§ **What needs to be done**: Apart from the pictures, every entry below should be repeated exactly.

§ **Supplied records**:
* * * * * * *

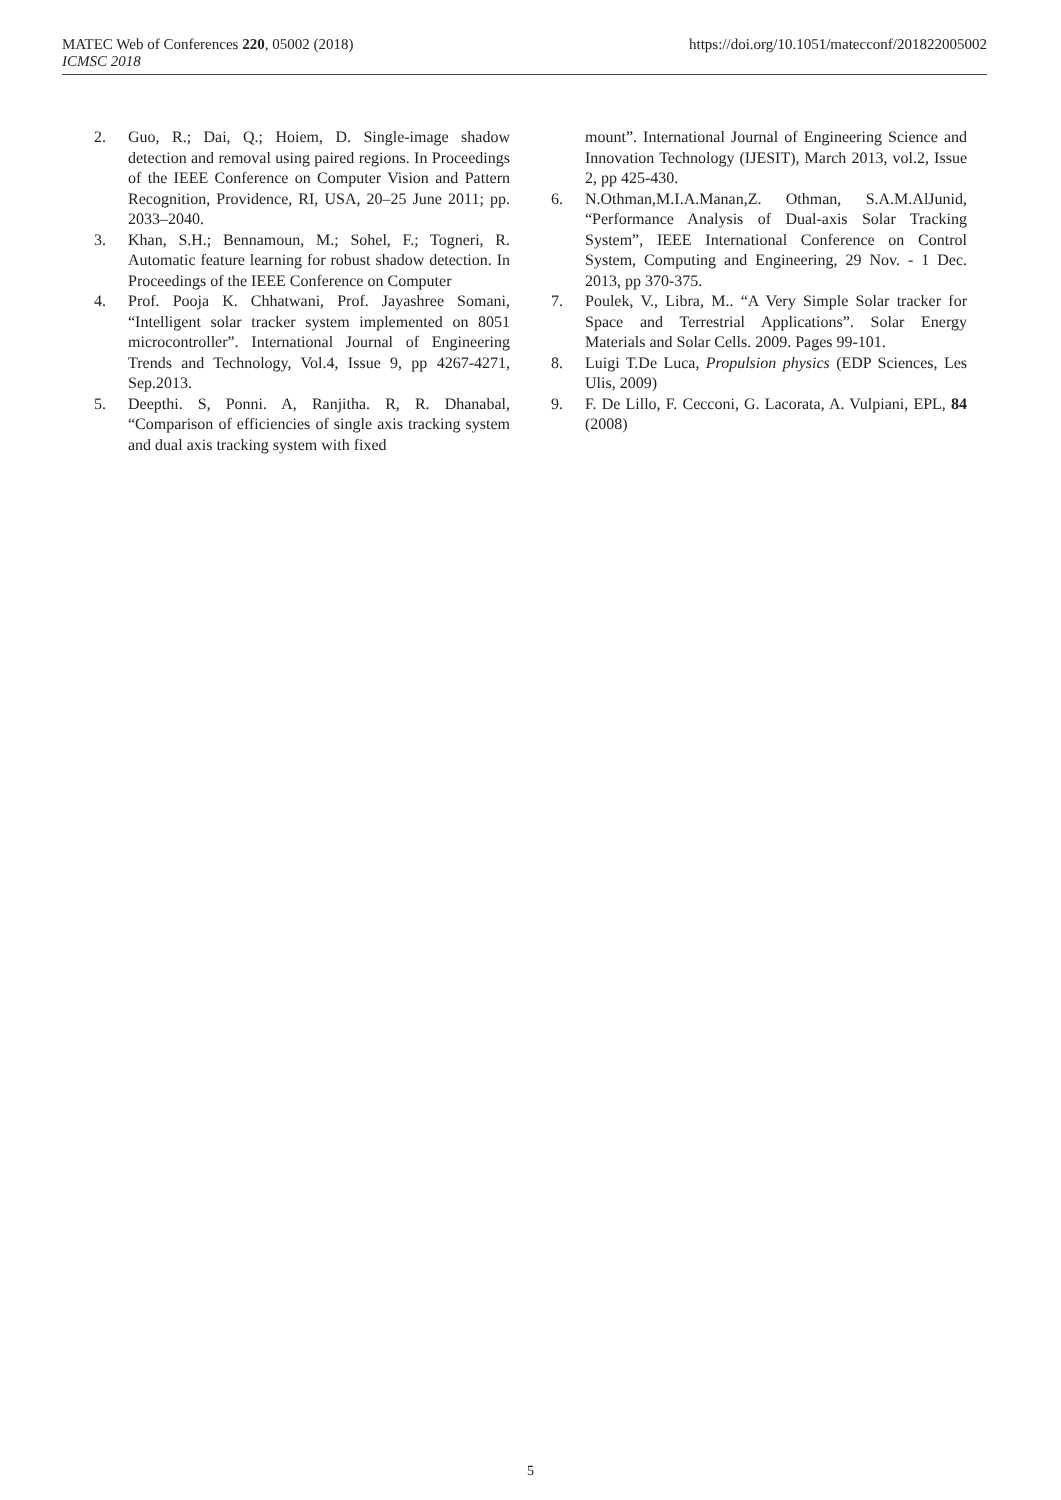MATEC Web of Conferences 220, 05002 (2018) https://doi.org/10.1051/matecconf/201822005002
ICMSC 2018
2. Guo, R.; Dai, Q.; Hoiem, D. Single-image shadow detection and removal using paired regions. In Proceedings of the IEEE Conference on Computer Vision and Pattern Recognition, Providence, RI, USA, 20–25 June 2011; pp. 2033–2040.
3. Khan, S.H.; Bennamoun, M.; Sohel, F.; Togneri, R. Automatic feature learning for robust shadow detection. In Proceedings of the IEEE Conference on Computer
4. Prof. Pooja K. Chhatwani, Prof. Jayashree Somani, “Intelligent solar tracker system implemented on 8051 microcontroller”. International Journal of Engineering Trends and Technology, Vol.4, Issue 9, pp 4267-4271, Sep.2013.
5. Deepthi. S, Ponni. A, Ranjitha. R, R. Dhanabal, “Comparison of efficiencies of single axis tracking system and dual axis tracking system with fixed
mount”. International Journal of Engineering Science and Innovation Technology (IJESIT), March 2013, vol.2, Issue 2, pp 425-430.
6. N.Othman,M.I.A.Manan,Z. Othman, S.A.M.AlJunid, “Performance Analysis of Dual-axis Solar Tracking System”, IEEE International Conference on Control System, Computing and Engineering, 29 Nov. - 1 Dec. 2013, pp 370-375.
7. Poulek, V., Libra, M.. “A Very Simple Solar tracker for Space and Terrestrial Applications”. Solar Energy Materials and Solar Cells. 2009. Pages 99-101.
8. Luigi T.De Luca, Propulsion physics (EDP Sciences, Les Ulis, 2009)
9. F. De Lillo, F. Cecconi, G. Lacorata, A. Vulpiani, EPL, 84 (2008)
5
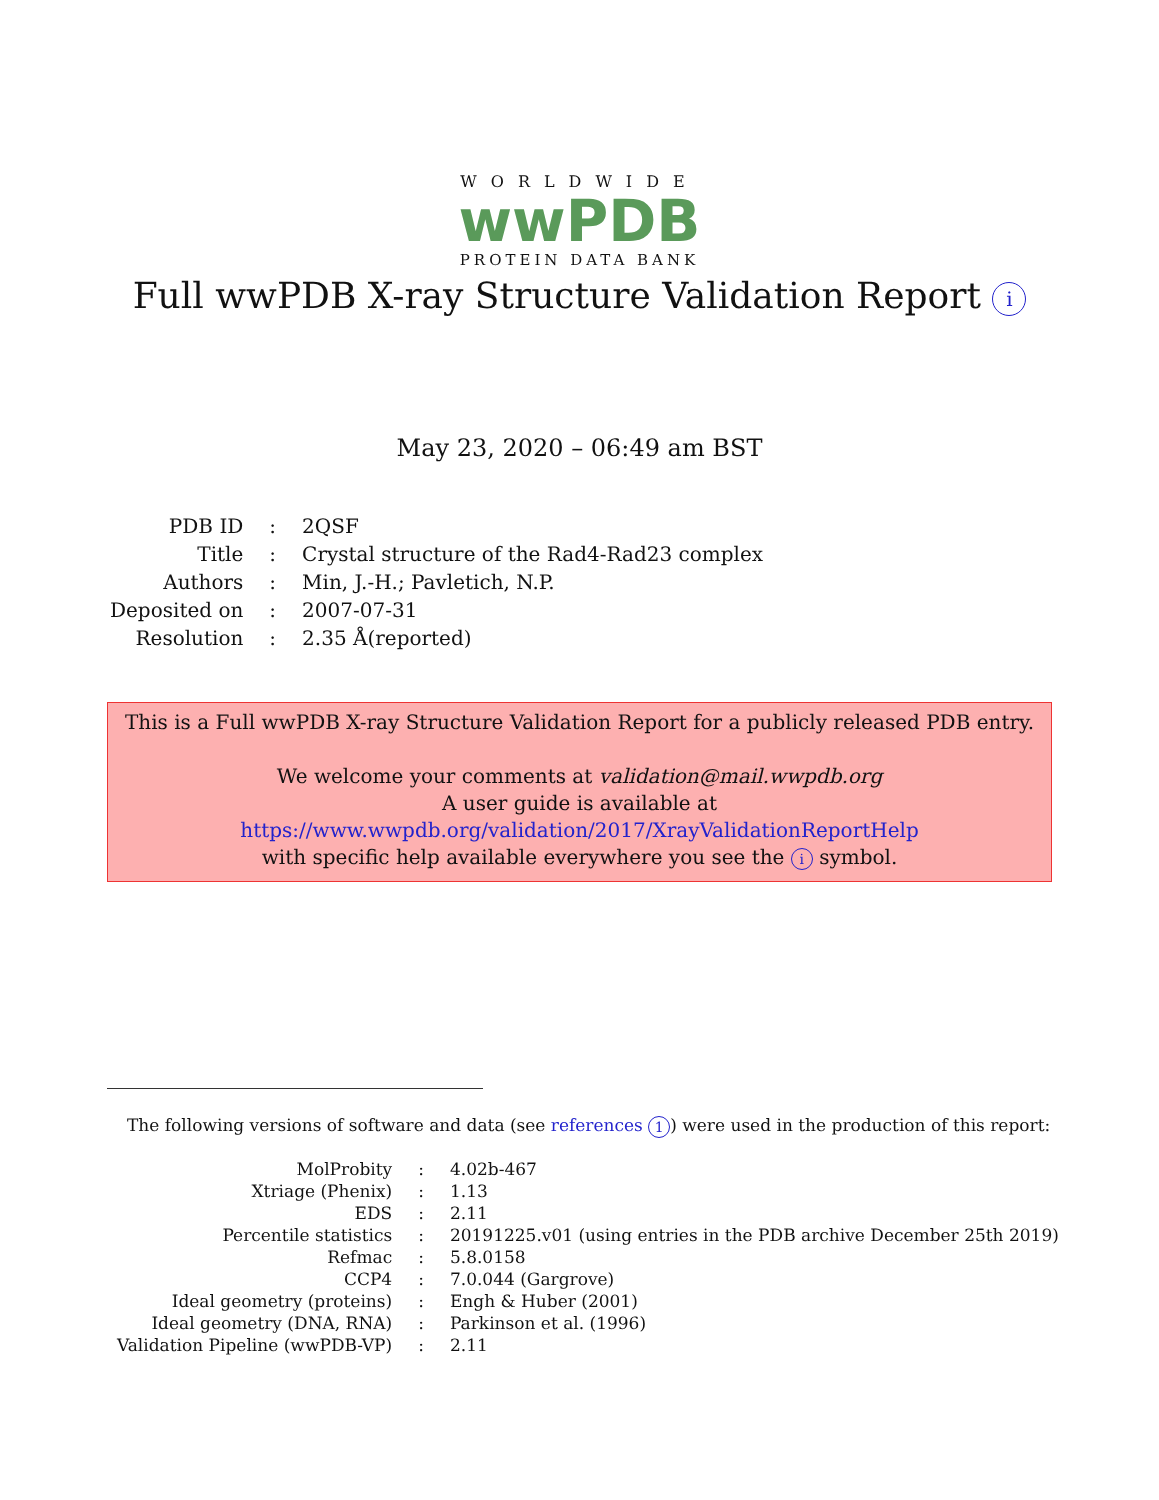WORLDWIDE
wwPDB
PROTEIN DATA BANK
Full wwPDB X-ray Structure Validation Report i
May 23, 2020 – 06:49 am BST
| PDB ID | : | 2QSF |
| Title | : | Crystal structure of the Rad4-Rad23 complex |
| Authors | : | Min, J.-H.; Pavletich, N.P. |
| Deposited on | : | 2007-07-31 |
| Resolution | : | 2.35 Å(reported) |
This is a Full wwPDB X-ray Structure Validation Report for a publicly released PDB entry.
We welcome your comments at validation@mail.wwpdb.org
A user guide is available at
https://www.wwpdb.org/validation/2017/XrayValidationReportHelp
with specific help available everywhere you see the i symbol.
The following versions of software and data (see references 1) were used in the production of this report:
| MolProbity | : | 4.02b-467 |
| Xtriage (Phenix) | : | 1.13 |
| EDS | : | 2.11 |
| Percentile statistics | : | 20191225.v01 (using entries in the PDB archive December 25th 2019) |
| Refmac | : | 5.8.0158 |
| CCP4 | : | 7.0.044 (Gargrove) |
| Ideal geometry (proteins) | : | Engh & Huber (2001) |
| Ideal geometry (DNA, RNA) | : | Parkinson et al. (1996) |
| Validation Pipeline (wwPDB-VP) | : | 2.11 |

* * * * * * *

§ **Answer to the problem**:
MATEC Web of Conferences 220, 05002 (2018) https://doi.org/10.1051/matecconf/201822005002
ICMSC 2018
2. Guo, R.; Dai, Q.; Hoiem, D. Single-image shadow detection and removal using paired regions. In Proceedings of the IEEE Conference on Computer Vision and Pattern Recognition, Providence, RI, USA, 20–25 June 2011; pp. 2033–2040.
3. Khan, S.H.; Bennamoun, M.; Sohel, F.; Togneri, R. Automatic feature learning for robust shadow detection. In Proceedings of the IEEE Conference on Computer
4. Prof. Pooja K. Chhatwani, Prof. Jayashree Somani, “Intelligent solar tracker system implemented on 8051 microcontroller”. International Journal of Engineering Trends and Technology, Vol.4, Issue 9, pp 4267-4271, Sep.2013.
5. Deepthi. S, Ponni. A, Ranjitha. R, R. Dhanabal, “Comparison of efficiencies of single axis tracking system and dual axis tracking system with fixed
mount”. International Journal of Engineering Science and Innovation Technology (IJESIT), March 2013, vol.2, Issue 2, pp 425-430.
6. N.Othman,M.I.A.Manan,Z. Othman, S.A.M.AlJunid, “Performance Analysis of Dual-axis Solar Tracking System”, IEEE International Conference on Control System, Computing and Engineering, 29 Nov. - 1 Dec. 2013, pp 370-375.
7. Poulek, V., Libra, M.. “A Very Simple Solar tracker for Space and Terrestrial Applications”. Solar Energy Materials and Solar Cells. 2009. Pages 99-101.
8. Luigi T.De Luca, Propulsion physics (EDP Sciences, Les Ulis, 2009)
9. F. De Lillo, F. Cecconi, G. Lacorata, A. Vulpiani, EPL, 84 (2008)
5
WORLDWIDE
wwPDB
PROTEIN DATA BANK
Full wwPDB X-ray Structure Validation Report i
May 23, 2020 – 06:49 am BST
| PDB ID | : | 2QSF |
| Title | : | Crystal structure of the Rad4-Rad23 complex |
| Authors | : | Min, J.-H.; Pavletich, N.P. |
| Deposited on | : | 2007-07-31 |
| Resolution | : | 2.35 Å(reported) |
This is a Full wwPDB X-ray Structure Validation Report for a publicly released PDB entry.
We welcome your comments at validation@mail.wwpdb.org
A user guide is available at
https://www.wwpdb.org/validation/2017/XrayValidationReportHelp
with specific help available everywhere you see the i symbol.
The following versions of software and data (see references 1) were used in the production of this report:
| MolProbity | : | 4.02b-467 |
| Xtriage (Phenix) | : | 1.13 |
| EDS | : | 2.11 |
| Percentile statistics | : | 20191225.v01 (using entries in the PDB archive December 25th 2019) |
| Refmac | : | 5.8.0158 |
| CCP4 | : | 7.0.044 (Gargrove) |
| Ideal geometry (proteins) | : | Engh & Huber (2001) |
| Ideal geometry (DNA, RNA) | : | Parkinson et al. (1996) |
| Validation Pipeline (wwPDB-VP) | : | 2.11 |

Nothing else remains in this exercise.